Notebooks and tools - derlin/bda-lsa-project GitHub Wiki
Notebooks for spark-scala
spark-notebook
Source and Download: https://github.com/spark-notebook/spark-notebook
Works out of the box, but the interface is not very smooth (compared to jupyter).
toree / jupyter
Apache Toree is an extension to work with spark and scala in the Jupyter notebook (originally made for IPython) (discovered in this article). The current "stable" version is still at spark 1.X and uses scala 2.10.4.
There is a workaround to make it work with scala 2.11 though (see here).
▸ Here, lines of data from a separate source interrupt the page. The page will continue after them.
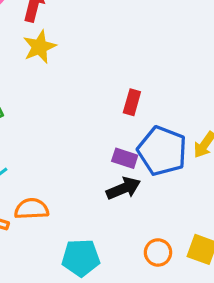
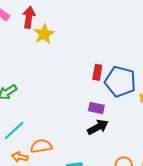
yellow star: (39, 47) -> (44, 34), moved
blue pentagon: (162, 151) -> (120, 82), moved

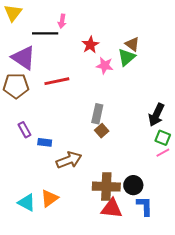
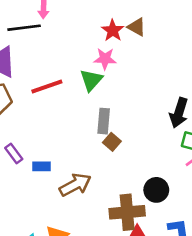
red star: (90, 45) -> (113, 30), moved
green triangle: (127, 57) -> (91, 80), moved
black circle: (133, 185) -> (156, 190), moved

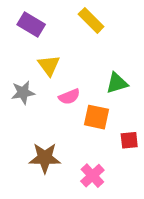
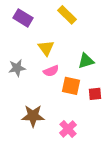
yellow triangle: (49, 65) -> (46, 48), moved
red square: (129, 140) -> (95, 94), moved

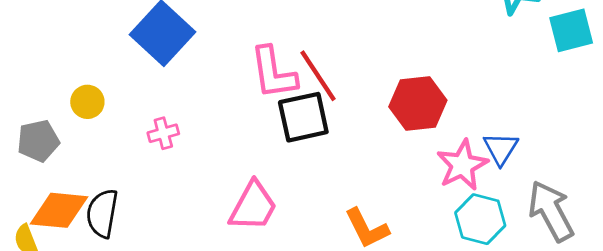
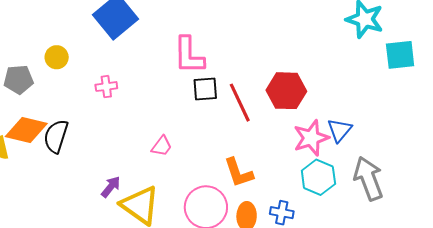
red line: (318, 76) -> (240, 103), moved
black square: (303, 117) -> (205, 89), size x0.7
pink trapezoid: (253, 206) -> (162, 146), size x0.6

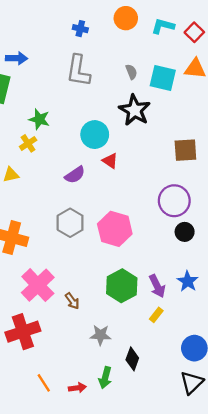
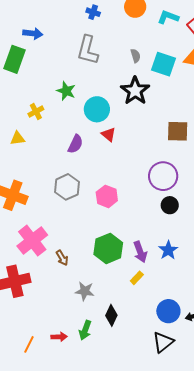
green star: (39, 119) -> (66, 91), moved
purple semicircle: (75, 175) -> (75, 144), turned -36
pink hexagon: (115, 229) -> (107, 196), size x0.7
orange line: (44, 383) -> (29, 344), moved, turned 54

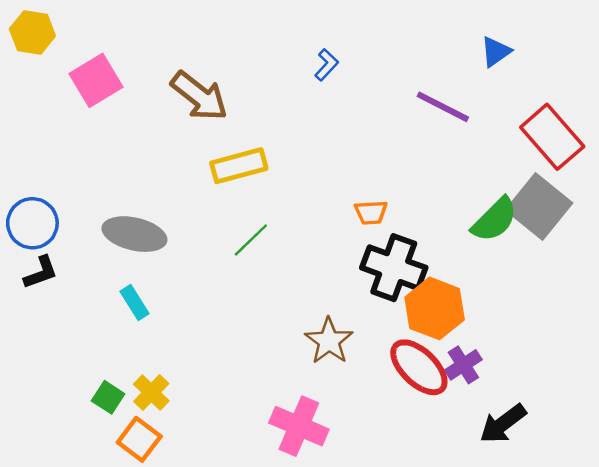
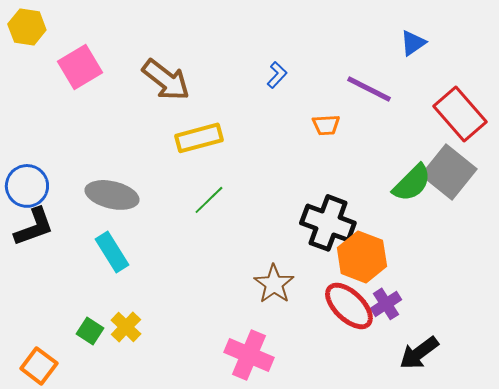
blue L-shape: (326, 65) -> (277, 75), moved
orange trapezoid: (371, 212) -> (326, 125), moved
black L-shape: (41, 272) -> (34, 227), size x1.4
cyan rectangle: (134, 302) -> (112, 252), size x1.4
orange square: (139, 439) -> (39, 366), moved

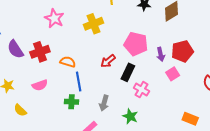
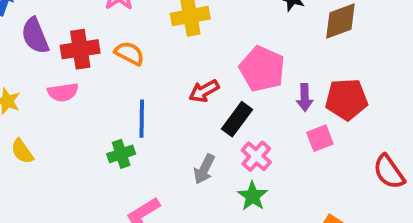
orange semicircle: (68, 62) -> (130, 53), moved
pink semicircle: (40, 85) -> (63, 92), moved
green cross: (72, 102) -> (121, 154), turned -32
gray arrow: (104, 103) -> (204, 169), moved
green star: (130, 116) -> (253, 196), moved

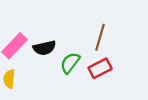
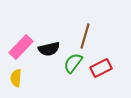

First, download the dev version of toree and then use the pip
from anaconda (in ~/anaconda/bin
):
# download
wget https://dist.apache.org/repos/dist/dev/incubator/toree/0.2.0/snapshots/dev1/toree-pip/toree-0.2.0.dev1.tar.gz
tar xvf toree-0.2.0.dev1.tar.gz
# install
pip install -e toree-0.2.0.dev1
# configure
jupyter toree install --interpreters=Scala --spark_home=$SPARK_HOME --user --kernel_name=apache_toree --interpreters=PySpark,SparkR,Scala,SQL
You will then have a toree scala option in the new tab of the jupyter notebook.
Note: for Mac users, if you installed spark with homebrew, ensure $SPARK_HOME
points to /usr/local/Cellar/apache-spark/XXXX/libexec
. Without the /libexec
at the end, jupyter will complaint it does not find the executables.